From a young age, I wanted to learn all I could about my family heritage and Holocaust – the event that brought my family to the United States. My grandparents had their past, culture, and family heritage brutally and involuntarily taken away from them which left deep pain and scars therefore as someone connected to this past, but without that pain, I felt like it was my responsibility to get back (refind) our family heritage to ensure that their stories stay in our family for generations to come which will in return keep them and all of my ancestors alive. It was bad enough that my ancestors died the death that they did, I didn’t want them or their fate to be forgotten as well which would only add to the tragedy. What started out as a journey to discover my family heritage transformed into a journey of discovering the good and bad of humanity. Instead of letting the often tragic and horrific information I was uncovering, depress or frighten me, it became knowledge that drove the development of my personal character and pushed me further to want to share the stories of my family and the impact of the Holocaust, in an effort to not only remember on a personal level and keep my ancestors alive, but also to remember on a societal level in order to prevent such horrific acts from happening again. As painful and difficult as it may be, as witnesses/survivors of history we must intentionally remember in order to create change around the impact of the Holocaust, ultimately overcoming the persecution. This extends beyond the Holocaust to other such persecutions that continue to exist today such as Darfur and all other ethnic wars going on. I ask you all to keep that in mind after we leave here today.

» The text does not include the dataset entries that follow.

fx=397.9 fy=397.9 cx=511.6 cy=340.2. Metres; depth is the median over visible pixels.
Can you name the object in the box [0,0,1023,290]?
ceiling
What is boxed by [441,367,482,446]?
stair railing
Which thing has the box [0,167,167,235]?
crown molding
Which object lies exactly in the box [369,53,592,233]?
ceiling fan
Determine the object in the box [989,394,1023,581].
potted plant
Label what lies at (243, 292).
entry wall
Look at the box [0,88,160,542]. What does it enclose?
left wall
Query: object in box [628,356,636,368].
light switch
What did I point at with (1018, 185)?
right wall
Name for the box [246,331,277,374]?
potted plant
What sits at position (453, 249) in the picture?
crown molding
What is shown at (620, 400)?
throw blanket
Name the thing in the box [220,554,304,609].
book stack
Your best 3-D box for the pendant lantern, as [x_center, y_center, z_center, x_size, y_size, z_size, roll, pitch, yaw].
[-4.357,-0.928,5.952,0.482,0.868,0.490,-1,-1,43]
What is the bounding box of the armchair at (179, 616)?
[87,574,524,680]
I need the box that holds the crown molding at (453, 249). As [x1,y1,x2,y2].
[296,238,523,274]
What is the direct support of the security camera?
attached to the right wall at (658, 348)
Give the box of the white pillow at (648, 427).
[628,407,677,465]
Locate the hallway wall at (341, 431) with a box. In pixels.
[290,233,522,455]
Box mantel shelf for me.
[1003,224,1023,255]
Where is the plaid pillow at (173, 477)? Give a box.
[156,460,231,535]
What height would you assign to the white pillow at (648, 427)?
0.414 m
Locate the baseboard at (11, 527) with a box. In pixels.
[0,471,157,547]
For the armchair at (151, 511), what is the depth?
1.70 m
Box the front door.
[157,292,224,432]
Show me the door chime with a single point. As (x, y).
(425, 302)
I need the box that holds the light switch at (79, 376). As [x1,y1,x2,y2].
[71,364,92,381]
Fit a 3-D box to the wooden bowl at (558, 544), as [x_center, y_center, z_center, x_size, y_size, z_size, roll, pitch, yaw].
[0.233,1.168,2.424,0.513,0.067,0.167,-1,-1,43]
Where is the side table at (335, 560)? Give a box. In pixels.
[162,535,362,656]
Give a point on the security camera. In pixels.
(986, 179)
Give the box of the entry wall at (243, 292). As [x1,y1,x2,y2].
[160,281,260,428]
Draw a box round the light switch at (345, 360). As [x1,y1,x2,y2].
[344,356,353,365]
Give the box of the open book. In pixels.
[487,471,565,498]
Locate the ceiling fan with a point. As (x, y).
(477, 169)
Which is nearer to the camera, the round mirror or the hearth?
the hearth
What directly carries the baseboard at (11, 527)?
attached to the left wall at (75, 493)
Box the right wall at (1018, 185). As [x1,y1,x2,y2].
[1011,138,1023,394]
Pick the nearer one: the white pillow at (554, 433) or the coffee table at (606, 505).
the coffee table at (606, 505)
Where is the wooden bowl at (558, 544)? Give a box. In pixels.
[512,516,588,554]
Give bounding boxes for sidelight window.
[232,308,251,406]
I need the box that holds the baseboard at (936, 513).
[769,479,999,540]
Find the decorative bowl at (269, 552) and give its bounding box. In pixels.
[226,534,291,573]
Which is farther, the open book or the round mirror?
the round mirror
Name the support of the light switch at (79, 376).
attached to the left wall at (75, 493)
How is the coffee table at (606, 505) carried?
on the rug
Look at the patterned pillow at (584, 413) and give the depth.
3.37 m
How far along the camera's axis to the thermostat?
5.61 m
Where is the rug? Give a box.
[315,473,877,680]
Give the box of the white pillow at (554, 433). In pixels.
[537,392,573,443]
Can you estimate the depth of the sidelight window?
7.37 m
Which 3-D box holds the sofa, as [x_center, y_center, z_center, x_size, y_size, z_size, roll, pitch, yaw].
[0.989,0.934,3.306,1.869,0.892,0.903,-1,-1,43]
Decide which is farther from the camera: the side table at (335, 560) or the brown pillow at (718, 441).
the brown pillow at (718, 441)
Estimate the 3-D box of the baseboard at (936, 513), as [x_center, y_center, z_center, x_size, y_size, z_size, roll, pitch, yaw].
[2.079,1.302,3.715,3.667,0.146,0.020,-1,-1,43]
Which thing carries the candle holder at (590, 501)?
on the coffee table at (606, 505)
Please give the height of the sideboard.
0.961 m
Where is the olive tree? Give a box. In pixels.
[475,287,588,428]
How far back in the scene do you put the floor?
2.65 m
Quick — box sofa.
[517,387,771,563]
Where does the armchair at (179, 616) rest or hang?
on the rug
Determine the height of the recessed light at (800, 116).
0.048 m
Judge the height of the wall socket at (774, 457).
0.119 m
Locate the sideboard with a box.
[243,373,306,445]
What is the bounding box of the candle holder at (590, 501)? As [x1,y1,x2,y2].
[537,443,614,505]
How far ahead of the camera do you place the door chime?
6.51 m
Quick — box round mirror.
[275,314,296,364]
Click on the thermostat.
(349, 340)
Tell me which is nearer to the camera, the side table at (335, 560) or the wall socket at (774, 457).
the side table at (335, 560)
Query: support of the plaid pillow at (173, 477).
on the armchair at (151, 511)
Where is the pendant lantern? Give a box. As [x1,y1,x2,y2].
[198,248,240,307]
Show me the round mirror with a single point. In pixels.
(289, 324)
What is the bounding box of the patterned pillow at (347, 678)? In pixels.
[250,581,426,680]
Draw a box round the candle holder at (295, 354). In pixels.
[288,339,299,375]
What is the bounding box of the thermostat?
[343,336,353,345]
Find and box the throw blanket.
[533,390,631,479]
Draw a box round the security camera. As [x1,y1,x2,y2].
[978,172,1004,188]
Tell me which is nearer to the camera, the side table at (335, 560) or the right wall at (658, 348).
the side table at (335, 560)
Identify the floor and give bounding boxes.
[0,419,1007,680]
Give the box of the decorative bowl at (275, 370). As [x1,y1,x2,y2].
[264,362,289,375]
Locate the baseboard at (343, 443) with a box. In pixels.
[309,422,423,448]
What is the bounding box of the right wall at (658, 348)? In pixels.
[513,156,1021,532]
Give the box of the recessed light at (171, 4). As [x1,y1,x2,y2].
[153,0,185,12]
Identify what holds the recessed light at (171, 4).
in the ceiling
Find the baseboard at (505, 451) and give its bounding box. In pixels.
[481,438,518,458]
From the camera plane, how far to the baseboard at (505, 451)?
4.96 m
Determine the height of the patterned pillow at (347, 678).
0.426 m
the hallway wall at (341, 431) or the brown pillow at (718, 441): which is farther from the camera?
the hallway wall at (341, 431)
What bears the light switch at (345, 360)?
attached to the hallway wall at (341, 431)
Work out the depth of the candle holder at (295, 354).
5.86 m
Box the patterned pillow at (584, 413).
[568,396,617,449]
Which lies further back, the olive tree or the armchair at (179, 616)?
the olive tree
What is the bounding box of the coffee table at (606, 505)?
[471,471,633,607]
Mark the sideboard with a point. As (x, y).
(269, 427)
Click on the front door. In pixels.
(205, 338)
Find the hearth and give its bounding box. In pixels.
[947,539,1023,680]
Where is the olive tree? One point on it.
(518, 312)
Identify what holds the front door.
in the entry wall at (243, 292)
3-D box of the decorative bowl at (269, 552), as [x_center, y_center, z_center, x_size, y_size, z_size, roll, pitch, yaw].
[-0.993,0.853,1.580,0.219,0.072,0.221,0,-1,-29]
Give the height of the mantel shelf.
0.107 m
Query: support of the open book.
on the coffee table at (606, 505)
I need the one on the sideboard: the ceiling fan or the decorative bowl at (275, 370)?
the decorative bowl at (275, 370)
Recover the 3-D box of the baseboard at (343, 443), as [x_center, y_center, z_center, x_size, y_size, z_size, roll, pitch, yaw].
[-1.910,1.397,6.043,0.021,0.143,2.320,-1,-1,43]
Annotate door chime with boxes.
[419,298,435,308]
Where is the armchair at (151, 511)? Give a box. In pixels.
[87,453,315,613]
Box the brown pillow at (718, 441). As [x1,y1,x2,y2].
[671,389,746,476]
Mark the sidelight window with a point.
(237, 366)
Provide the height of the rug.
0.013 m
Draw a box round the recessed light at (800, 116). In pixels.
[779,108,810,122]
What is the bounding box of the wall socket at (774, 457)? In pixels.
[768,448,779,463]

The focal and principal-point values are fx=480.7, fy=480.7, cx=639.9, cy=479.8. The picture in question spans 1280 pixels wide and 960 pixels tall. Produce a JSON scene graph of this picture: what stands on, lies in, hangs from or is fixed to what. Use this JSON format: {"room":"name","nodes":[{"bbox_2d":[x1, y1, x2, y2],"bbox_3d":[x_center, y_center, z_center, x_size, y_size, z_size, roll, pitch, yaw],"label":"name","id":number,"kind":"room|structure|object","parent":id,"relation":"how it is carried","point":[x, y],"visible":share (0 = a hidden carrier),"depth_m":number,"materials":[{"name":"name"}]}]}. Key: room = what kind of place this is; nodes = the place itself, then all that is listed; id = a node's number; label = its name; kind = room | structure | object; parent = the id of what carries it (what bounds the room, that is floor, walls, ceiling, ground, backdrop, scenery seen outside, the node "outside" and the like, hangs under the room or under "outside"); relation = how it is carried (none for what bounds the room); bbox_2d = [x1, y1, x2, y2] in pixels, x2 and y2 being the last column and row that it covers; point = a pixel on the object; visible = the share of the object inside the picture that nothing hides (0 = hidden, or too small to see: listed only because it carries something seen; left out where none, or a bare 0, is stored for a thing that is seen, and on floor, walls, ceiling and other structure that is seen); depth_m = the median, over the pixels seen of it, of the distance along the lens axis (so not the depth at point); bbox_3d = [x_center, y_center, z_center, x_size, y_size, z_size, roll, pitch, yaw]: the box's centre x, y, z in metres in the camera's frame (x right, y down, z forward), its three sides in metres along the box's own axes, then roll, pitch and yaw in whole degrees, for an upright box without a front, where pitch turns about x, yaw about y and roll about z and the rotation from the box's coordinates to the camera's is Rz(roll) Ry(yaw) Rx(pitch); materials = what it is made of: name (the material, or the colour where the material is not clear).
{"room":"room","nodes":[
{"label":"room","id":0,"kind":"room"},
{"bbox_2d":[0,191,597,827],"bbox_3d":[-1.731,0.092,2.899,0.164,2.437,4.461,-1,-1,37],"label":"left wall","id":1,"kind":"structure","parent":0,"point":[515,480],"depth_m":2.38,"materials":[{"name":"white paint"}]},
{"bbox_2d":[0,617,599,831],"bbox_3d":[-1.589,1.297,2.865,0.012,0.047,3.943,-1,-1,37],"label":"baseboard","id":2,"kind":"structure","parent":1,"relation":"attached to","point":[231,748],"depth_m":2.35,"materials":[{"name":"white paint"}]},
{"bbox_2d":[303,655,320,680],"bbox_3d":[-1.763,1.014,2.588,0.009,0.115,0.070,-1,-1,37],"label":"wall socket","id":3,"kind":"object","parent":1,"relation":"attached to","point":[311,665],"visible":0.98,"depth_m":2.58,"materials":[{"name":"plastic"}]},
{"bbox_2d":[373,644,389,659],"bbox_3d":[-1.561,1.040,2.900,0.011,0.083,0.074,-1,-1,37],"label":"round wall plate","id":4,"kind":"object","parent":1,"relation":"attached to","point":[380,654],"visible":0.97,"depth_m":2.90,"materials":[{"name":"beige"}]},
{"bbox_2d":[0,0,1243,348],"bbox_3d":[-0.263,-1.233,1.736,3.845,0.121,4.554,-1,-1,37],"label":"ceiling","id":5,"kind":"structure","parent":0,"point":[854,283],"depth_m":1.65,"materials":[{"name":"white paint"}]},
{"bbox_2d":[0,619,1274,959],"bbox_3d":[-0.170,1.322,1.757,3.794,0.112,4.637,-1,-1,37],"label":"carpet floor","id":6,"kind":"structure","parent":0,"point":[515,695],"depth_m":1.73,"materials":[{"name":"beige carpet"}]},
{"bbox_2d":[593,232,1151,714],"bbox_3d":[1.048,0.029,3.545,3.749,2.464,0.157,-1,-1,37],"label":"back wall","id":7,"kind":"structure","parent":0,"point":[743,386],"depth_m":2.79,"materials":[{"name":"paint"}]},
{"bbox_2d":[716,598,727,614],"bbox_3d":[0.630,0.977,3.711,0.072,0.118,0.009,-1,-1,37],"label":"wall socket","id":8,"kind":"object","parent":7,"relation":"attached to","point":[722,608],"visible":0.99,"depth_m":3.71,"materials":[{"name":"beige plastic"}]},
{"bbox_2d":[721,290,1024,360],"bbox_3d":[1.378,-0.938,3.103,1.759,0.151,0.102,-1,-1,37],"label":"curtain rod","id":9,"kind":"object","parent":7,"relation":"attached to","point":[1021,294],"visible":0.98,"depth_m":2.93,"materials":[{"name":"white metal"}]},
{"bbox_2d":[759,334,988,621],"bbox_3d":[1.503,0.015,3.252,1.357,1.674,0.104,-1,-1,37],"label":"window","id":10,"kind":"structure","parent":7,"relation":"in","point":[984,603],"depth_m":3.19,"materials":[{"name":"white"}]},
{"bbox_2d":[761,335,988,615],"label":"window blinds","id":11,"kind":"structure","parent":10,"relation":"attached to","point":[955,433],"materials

For last the 3 years I have been attending graduate school at Boston University which is also the home of Elie Wiesel. Over the years I have had the privilege to hear him speak on many occasions. Therefore I would like to end with a quote of his that says, “Just as despair can come to one only from other human beings, hope, too, can be given to one only by other human beings.” The Holocaust is without a doubt an example of despair. I truly believe that with events like today and with these monuments spread throughout the city for all to observe and forcing all to bear witness, hope and understanding will be restored through the acknowledgment of what has happened in the past, leading to hopefully a more enlightened and peaceful future for all of us.